Among these buildings is the Iranian National Vacuum Technology Center. Vacuum technology is a key component of Iran’s uranium-gas centrifuge for enriching uranium.
Earlier this week, a Twitter account called Observer IL posted a Fordo picture that showed the structure and cited the structure from the Korean Institute of Aeronautics and Astronautics in South Korea.
The Associated Press then reached a Twitter user who claimed to be a retired IDF soldier with a background in civil engineering. He asked not to disclose his name because of the threats he received online. Korea Aerospace Research Institute admitted to taking satellite photos.
Trump in 2018 unilaterally withdrew the U.S. from Iran’s nuclear deal, in which Tehran had agreed to limit its uranium enrichment in exchange for the lifting of economic sanctions. Trump cited Iran’s ballistic missile program, its regional policies and other issues in withdrawing from the accord, though the deal focused entirely on Tehran’s atomic program.
When the United States strengthened sanctions, Iran gradually publicly announced that it would abandon the restrictions on the transaction, because a series of escalating events put the two countries on the brink of war at the beginning of this year. Tensions remain high.
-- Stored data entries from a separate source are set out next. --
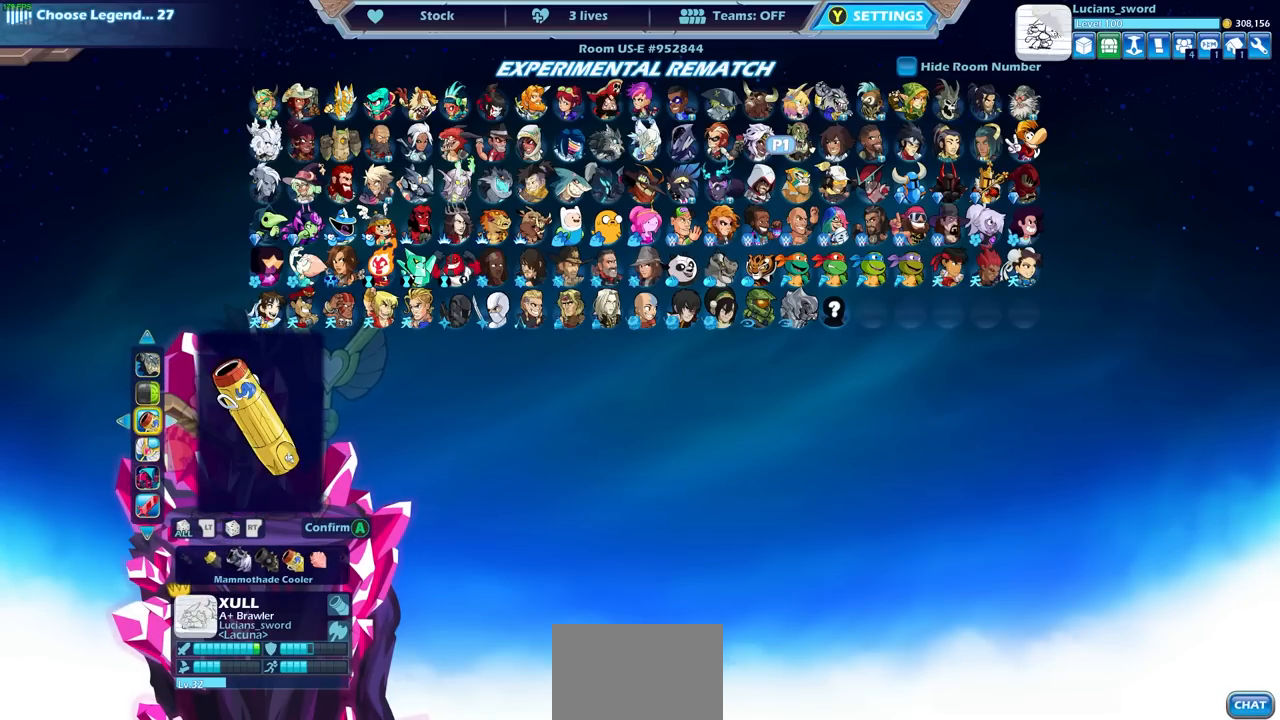
{"buttons": [], "left_stick": "center", "right_stick": "center", "events": [[83, "DPAD_RIGHT", "up"], [167, "DPAD_RIGHT", "down"], [217, "DPAD_RIGHT", "up"], [283, "DPAD_RIGHT", "down"], [367, "DPAD_RIGHT", "up"], [400, "DPAD_RIGHT", "down"], [483, "DPAD_RIGHT", "up"]]}
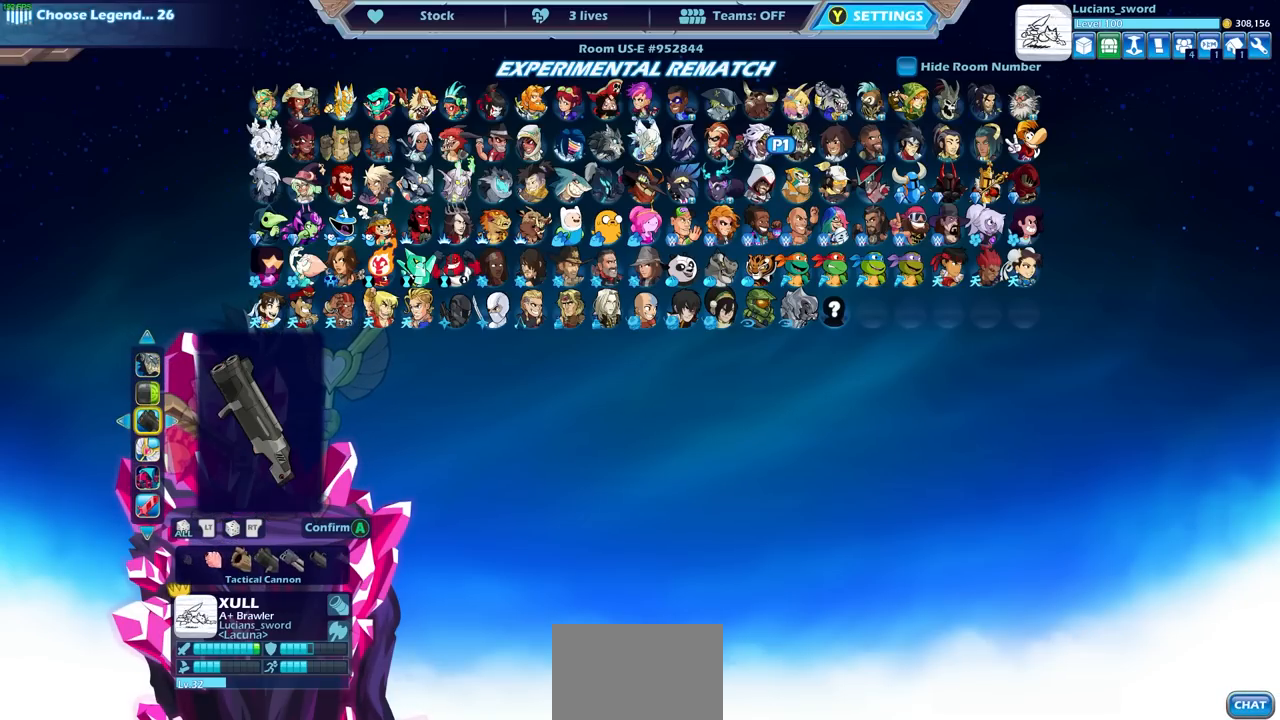
{"buttons": [], "left_stick": "center", "right_stick": "center", "events": [[67, "DPAD_RIGHT", "down"], [133, "DPAD_RIGHT", "up"], [217, "DPAD_RIGHT", "down"], [267, "DPAD_RIGHT", "up"], [350, "DPAD_RIGHT", "down"], [400, "DPAD_RIGHT", "up"]]}
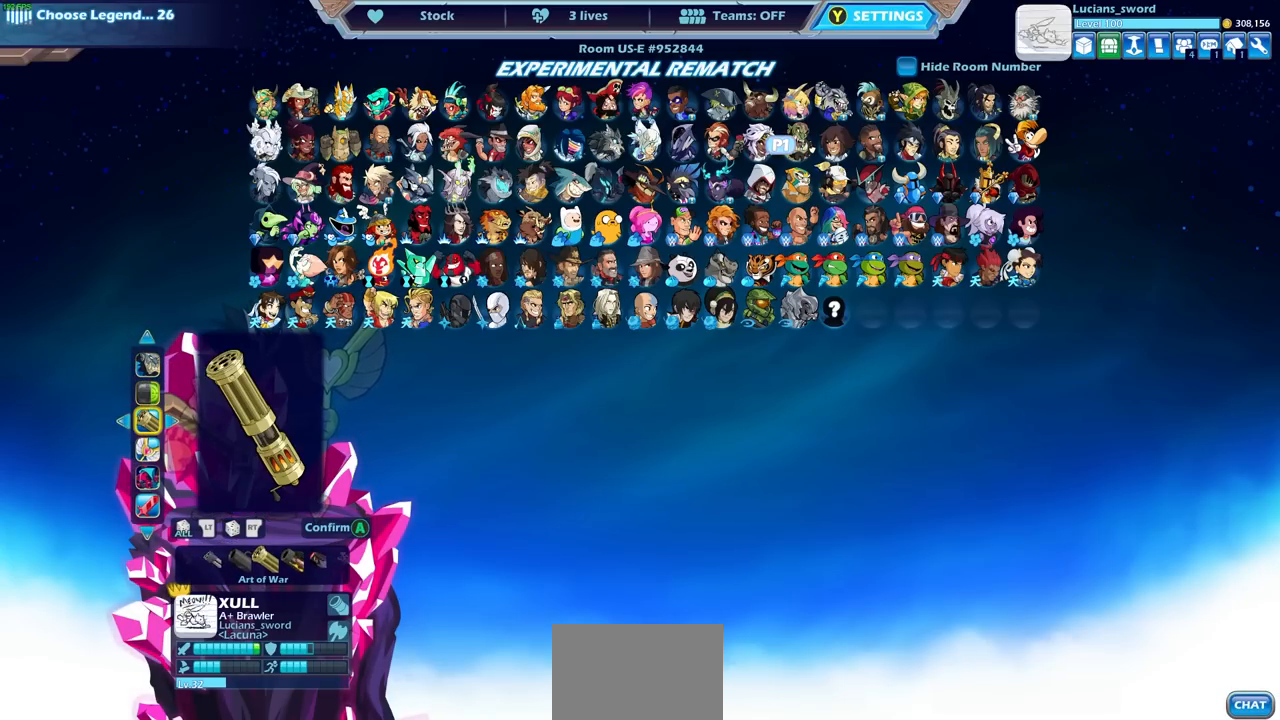
{"buttons": [], "left_stick": "center", "right_stick": "center", "events": [[100, "DPAD_LEFT", "down"], [200, "DPAD_LEFT", "up"], [283, "DPAD_LEFT", "down"], [367, "DPAD_LEFT", "up"]]}
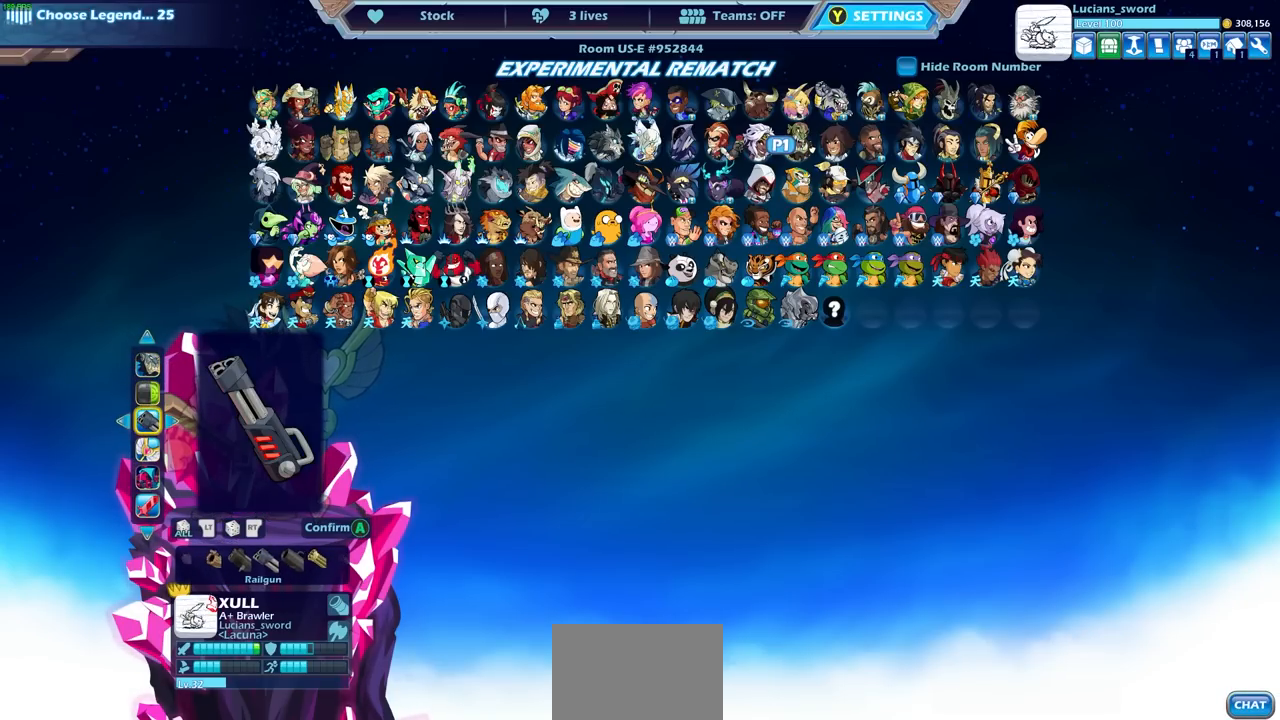
{"buttons": [], "left_stick": "center", "right_stick": "center", "events": []}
According to the 2015 nuclear agreement, Iran agreed to stop enriching uranium in Fordo and make it a “nuclear, physical and technological center.”
“This location was a major sticking point in negotiations leading to the Iran nuclear deal,” Lewis said. “The U.S. insisted Iran close it while Iran’s supreme leader said keeping it was a red line.”
Since the deal’s collapse, Iran has resumed enrichment there.
Shielded by the mountains, the facility also is ringed by anti-aircraft guns and other fortifications. It is about the size of a football field, large enough to house 3,000 centrifuges, but small and hardened enough to lead U.S. officials to suspect it had a military purpose when they exposed the site publicly in 2009.
As of now, Iran is enriching uranium up to 4.5%, in violation of the accord’s limit of 3.67%. Iran’s parliament has passed a bill that requires Tehran to enrich up to 20%, a short technical step away from weapons-grade levels of 90%. The bill also would throw out IAEA inspectors.
Experts say that if Iran chooses to pursue it, then Iran now has enough low-enriched uranium stocks to buy at least two nuclear weapons. Iran has long maintained that its nuclear program is peaceful.
When Iranian President Hassan Rouhani opposed the bill, the country’s guardianship board later adjusted and approved it. The bill aims to put pressure on European countries to free them from severe US sanctions.
Meanwhile, an Iranian scientist who created its military nuclear program two decades ago recently was killed in a shooting outside of Tehran. Iran has blamed Israel, which has long been suspected of killing Iranian nuclear scientists over the last decade, for the attack. Israel has not commented on the attack.